Directions: Find how many lines in this data contain the string "Right". Respond with only that number.

Segment Open

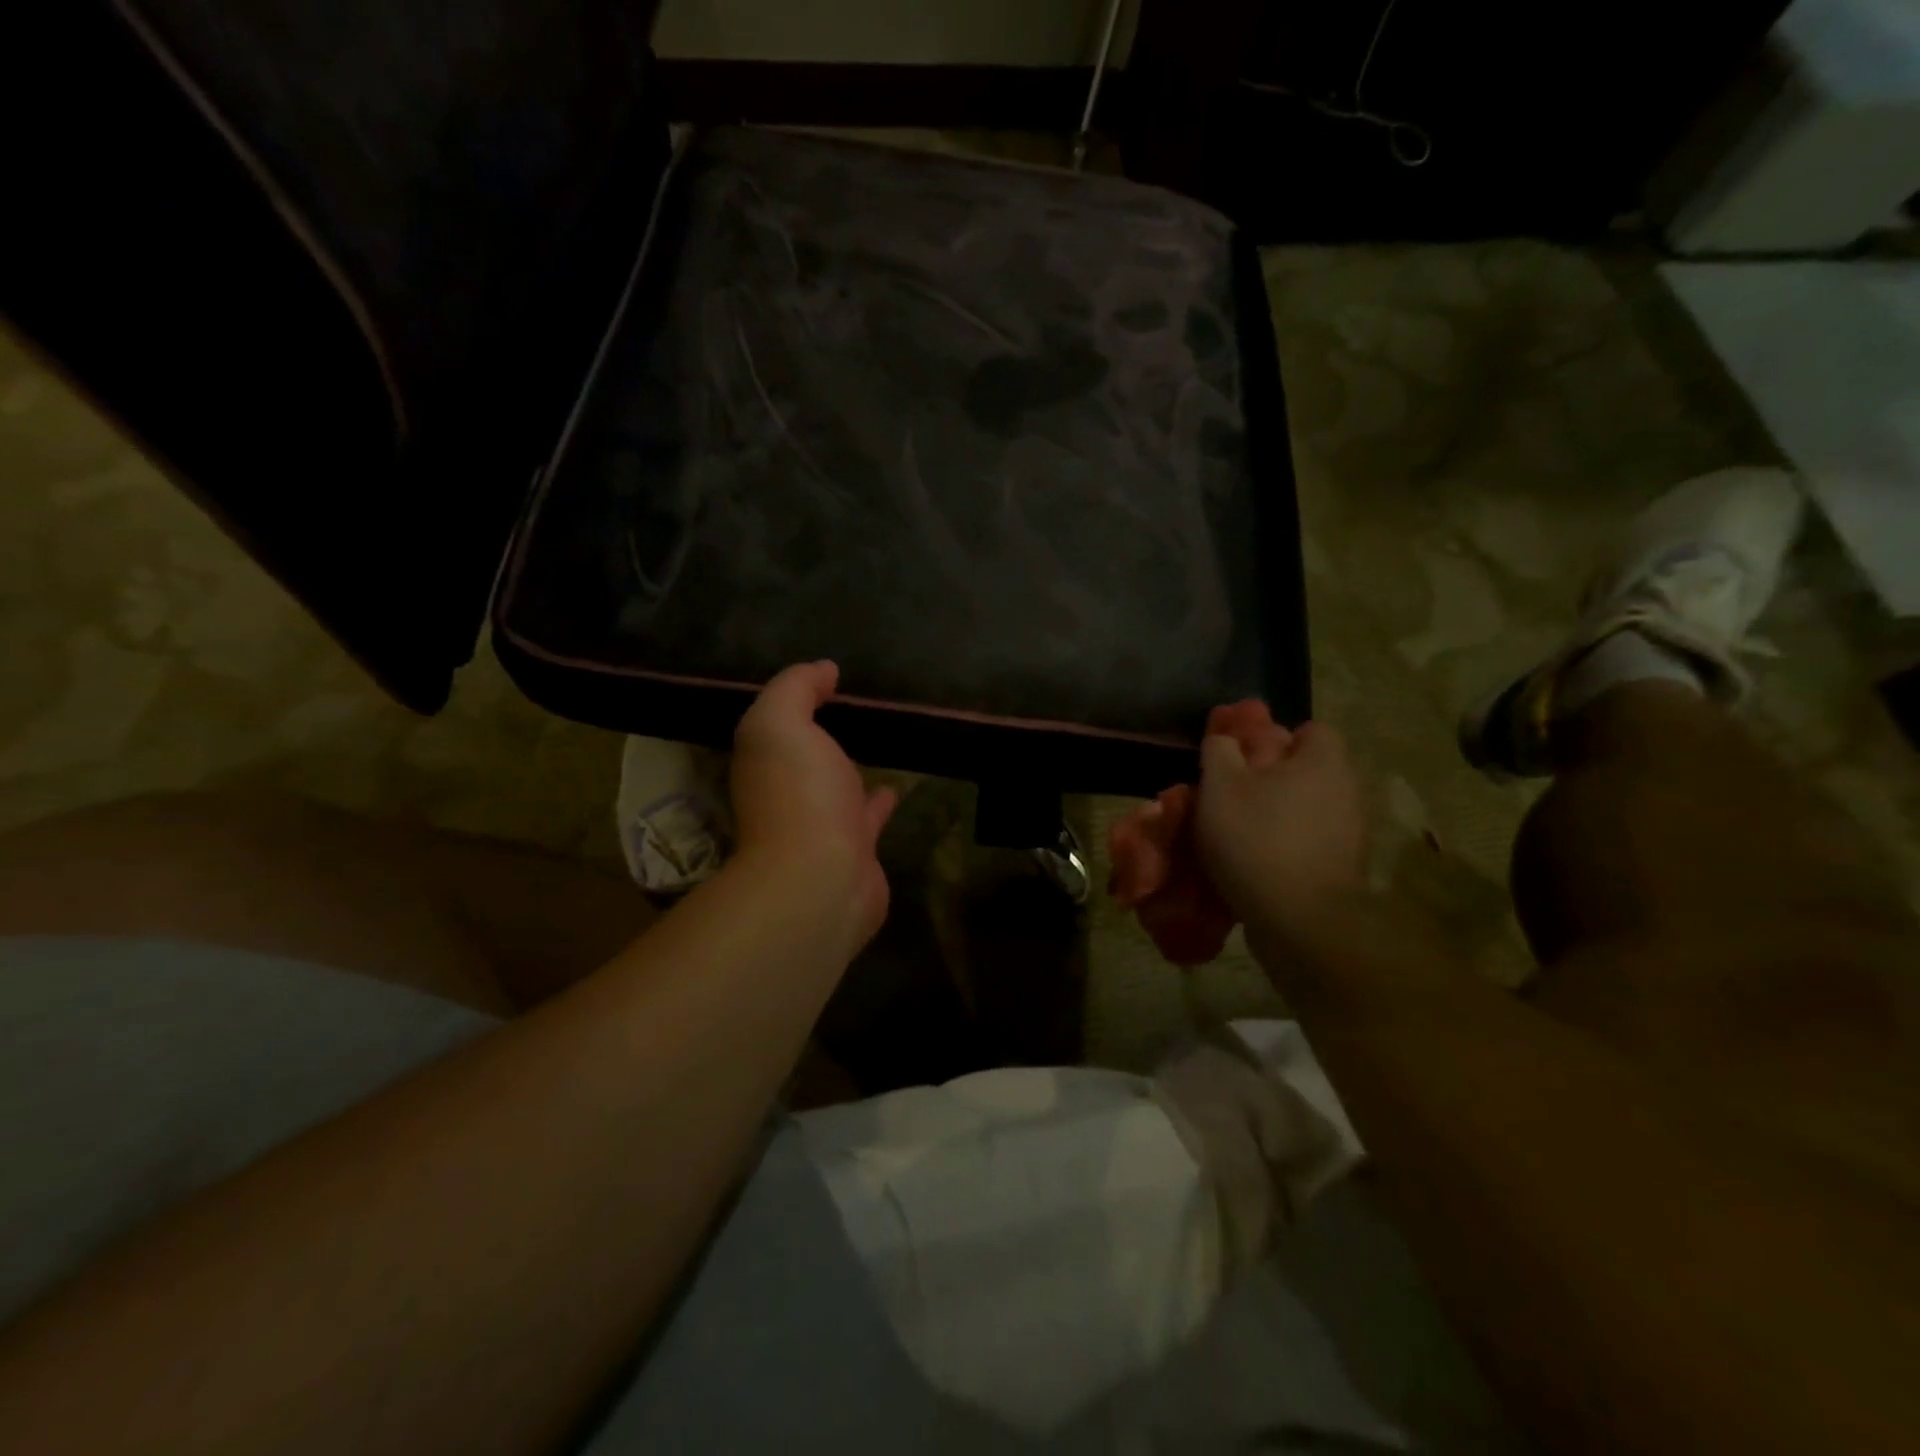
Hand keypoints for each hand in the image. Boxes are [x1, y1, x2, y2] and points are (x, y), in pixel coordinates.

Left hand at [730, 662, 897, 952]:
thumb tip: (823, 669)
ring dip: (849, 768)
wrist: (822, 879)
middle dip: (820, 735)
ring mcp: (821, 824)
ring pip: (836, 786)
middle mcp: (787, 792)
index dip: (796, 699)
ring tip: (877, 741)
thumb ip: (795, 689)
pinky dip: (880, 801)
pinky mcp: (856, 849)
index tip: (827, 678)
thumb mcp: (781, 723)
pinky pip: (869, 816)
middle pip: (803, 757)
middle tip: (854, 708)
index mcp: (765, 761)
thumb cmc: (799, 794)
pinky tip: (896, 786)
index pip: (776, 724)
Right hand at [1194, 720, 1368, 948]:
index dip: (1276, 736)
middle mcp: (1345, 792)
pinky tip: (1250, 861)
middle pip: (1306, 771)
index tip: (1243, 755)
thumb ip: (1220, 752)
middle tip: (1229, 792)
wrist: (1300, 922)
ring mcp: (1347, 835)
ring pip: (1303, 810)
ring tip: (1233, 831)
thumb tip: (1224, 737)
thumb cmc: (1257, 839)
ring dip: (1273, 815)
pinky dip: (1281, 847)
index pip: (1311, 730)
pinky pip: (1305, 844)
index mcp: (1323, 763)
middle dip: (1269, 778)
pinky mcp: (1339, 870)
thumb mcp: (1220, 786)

Segment Closed
Segment Open

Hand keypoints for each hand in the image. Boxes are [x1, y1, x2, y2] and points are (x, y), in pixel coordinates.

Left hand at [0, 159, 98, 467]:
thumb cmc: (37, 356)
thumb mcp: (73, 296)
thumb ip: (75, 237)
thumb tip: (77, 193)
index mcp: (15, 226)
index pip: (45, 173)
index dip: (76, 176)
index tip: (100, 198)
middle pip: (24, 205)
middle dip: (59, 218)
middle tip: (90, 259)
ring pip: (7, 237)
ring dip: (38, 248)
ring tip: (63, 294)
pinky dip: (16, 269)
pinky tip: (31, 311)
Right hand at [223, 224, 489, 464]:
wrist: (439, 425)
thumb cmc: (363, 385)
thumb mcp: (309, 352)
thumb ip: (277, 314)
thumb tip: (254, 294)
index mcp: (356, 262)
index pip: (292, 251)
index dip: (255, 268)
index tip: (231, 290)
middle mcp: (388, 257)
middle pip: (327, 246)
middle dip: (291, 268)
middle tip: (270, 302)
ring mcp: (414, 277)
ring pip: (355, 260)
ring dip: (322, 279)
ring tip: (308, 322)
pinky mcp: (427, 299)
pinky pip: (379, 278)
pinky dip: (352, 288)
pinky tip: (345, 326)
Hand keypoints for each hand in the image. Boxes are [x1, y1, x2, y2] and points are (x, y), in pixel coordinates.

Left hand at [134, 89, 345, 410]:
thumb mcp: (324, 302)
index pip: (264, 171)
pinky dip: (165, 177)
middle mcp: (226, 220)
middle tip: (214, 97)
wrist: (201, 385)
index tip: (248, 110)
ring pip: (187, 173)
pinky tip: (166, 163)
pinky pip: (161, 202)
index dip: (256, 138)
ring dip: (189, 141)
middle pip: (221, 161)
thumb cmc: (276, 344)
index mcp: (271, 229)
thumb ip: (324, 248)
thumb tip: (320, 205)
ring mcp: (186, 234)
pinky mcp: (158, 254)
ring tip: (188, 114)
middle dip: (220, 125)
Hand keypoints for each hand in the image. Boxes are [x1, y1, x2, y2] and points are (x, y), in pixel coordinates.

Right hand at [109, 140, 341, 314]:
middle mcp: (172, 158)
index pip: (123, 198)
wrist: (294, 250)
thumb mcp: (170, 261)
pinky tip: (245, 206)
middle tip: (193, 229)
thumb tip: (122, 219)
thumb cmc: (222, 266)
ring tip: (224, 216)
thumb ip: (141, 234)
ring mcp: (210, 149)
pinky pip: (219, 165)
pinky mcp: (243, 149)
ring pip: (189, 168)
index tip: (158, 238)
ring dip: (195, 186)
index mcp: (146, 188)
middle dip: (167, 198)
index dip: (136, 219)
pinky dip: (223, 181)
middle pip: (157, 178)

Segment Closed

Result for this task: 3